> **TO DO**:
Pictures stay out of the copy. Repeat exactly the lines from the first entry below through the line that contains "Florida Reform School", and nothing beyond.

─── EXTRACTED RECORDS ───

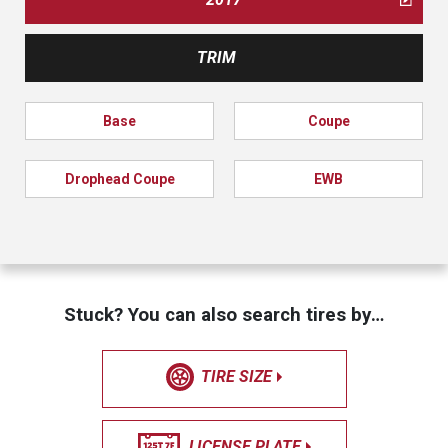
TRIM
Base
Coupe
Drophead Coupe
EWB
Stuck? You can also search tires by…
TIRE SIZE
LICENSE PLATE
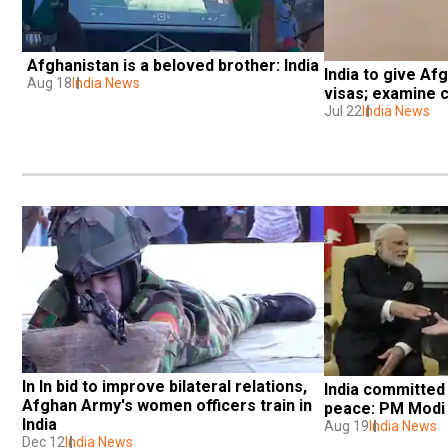
Afghanistan is a beloved brother: India
India to give Afg
Aug 18
India News
visas; examine c
Jul 22
India News
In In bid to improve bilateral relations, 
India committed 
Afghan Army's women officers train in 
peace: PM Modi
India
Aug 19
India News
Dec 12
India News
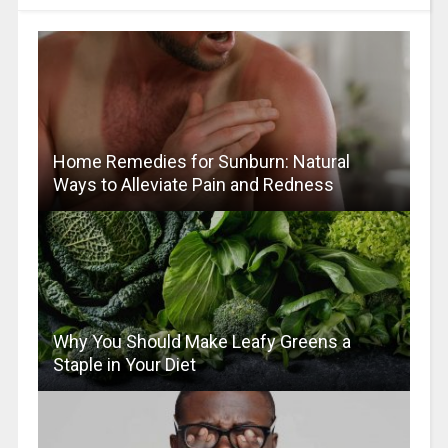
Home Remedies for Sunburn: Natural
Ways to Alleviate Pain and Redness
Why You Should Make Leafy Greens a
Staple in Your Diet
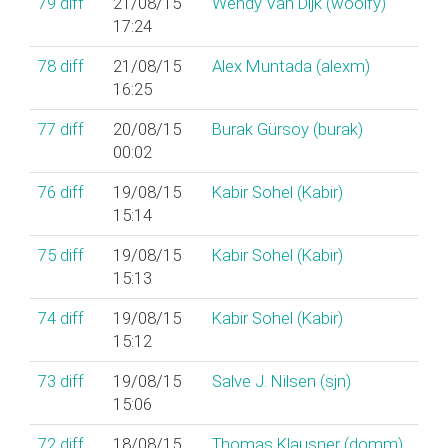
79
diff
21/08/15
Wendy Van Dijk (‎woolfy‎)
17:24
78
diff
21/08/15
Alex Muntada (‎alexm‎)
16:25
77
diff
20/08/15
Burak Gürsoy (‎burak‎)
00:02
76
diff
19/08/15
Kabir Sohel (‎Kabir‎)
15:14
75
diff
19/08/15
Kabir Sohel (‎Kabir‎)
15:13
74
diff
19/08/15
Kabir Sohel (‎Kabir‎)
15:12
73
diff
19/08/15
Salve J. Nilsen (‎sjn‎)
15:06
72
diff
18/08/15
Thomas Klausner (‎domm‎)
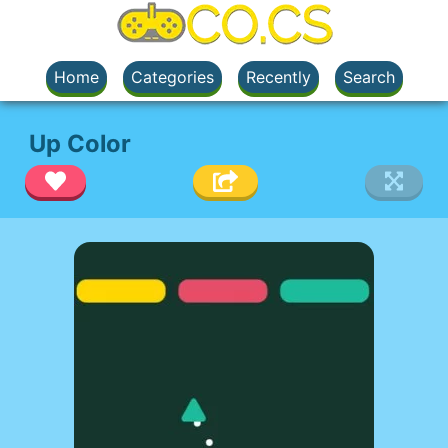
Home
Categories
Recently
Search
Up Color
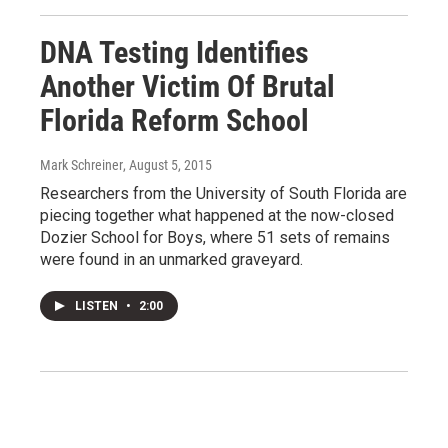
DNA Testing Identifies
Another Victim Of Brutal
Florida Reform School
Mark Schreiner
, August 5, 2015
Researchers from the University of South Florida are
piecing together what happened at the now-closed
Dozier School for Boys, where 51 sets of remains
were found in an unmarked graveyard.
LISTEN
•
2:00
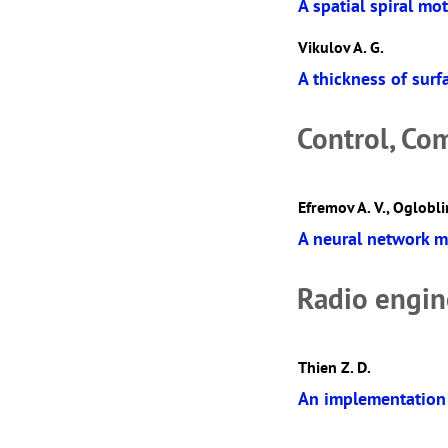
A spatial spiral mo
Vikulov A. G.
A thickness of surf
Control, Co
Efremov A. V., Ogloblin
A neural network m
Radio engin
Thien Z. D.
An implementation 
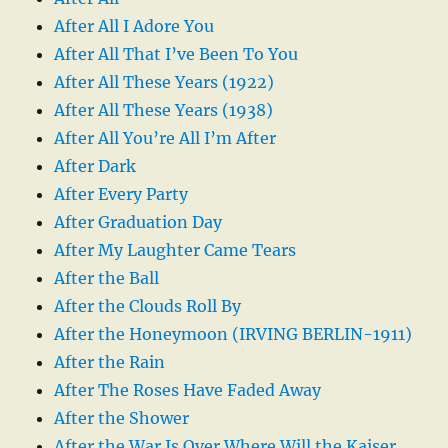
After All I Adore You
After All That I’ve Been To You
After All These Years (1922)
After All These Years (1938)
After All You’re All I’m After
After Dark
After Every Party
After Graduation Day
After My Laughter Came Tears
After the Ball
After the Clouds Roll By
After the Honeymoon (IRVING BERLIN-1911)
After the Rain
After The Roses Have Faded Away
After the Shower
After the War Is Over Where Will the Kaiser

───

> **YOUR RESPONSE**:
TRIM
Base
Coupe
Drophead Coupe
EWB
Stuck? You can also search tires by…
TIRE SIZE
LICENSE PLATE
Afghanistan is a beloved brother: India
India to give Afg
Aug 18
India News
visas; examine c
Jul 22
India News
In In bid to improve bilateral relations, 
India committed 
Afghan Army's women officers train in 
peace: PM Modi
India
Aug 19
India News
Dec 12
India News
Home Remedies for Sunburn: Natural
Ways to Alleviate Pain and Redness
Why You Should Make Leafy Greens a
Staple in Your Diet
79
diff
21/08/15
Wendy Van Dijk (‎woolfy‎)
17:24
78
diff
21/08/15
Alex Muntada (‎alexm‎)
16:25
77
diff
20/08/15
Burak Gürsoy (‎burak‎)
00:02
76
diff
19/08/15
Kabir Sohel (‎Kabir‎)
15:14
75
diff
19/08/15
Kabir Sohel (‎Kabir‎)
15:13
74
diff
19/08/15
Kabir Sohel (‎Kabir‎)
15:12
73
diff
19/08/15
Salve J. Nilsen (‎sjn‎)
15:06
72
diff
18/08/15
Thomas Klausner (‎domm‎)
Home
Categories
Recently
Search
Up Color
DNA Testing Identifies
Another Victim Of Brutal
Florida Reform School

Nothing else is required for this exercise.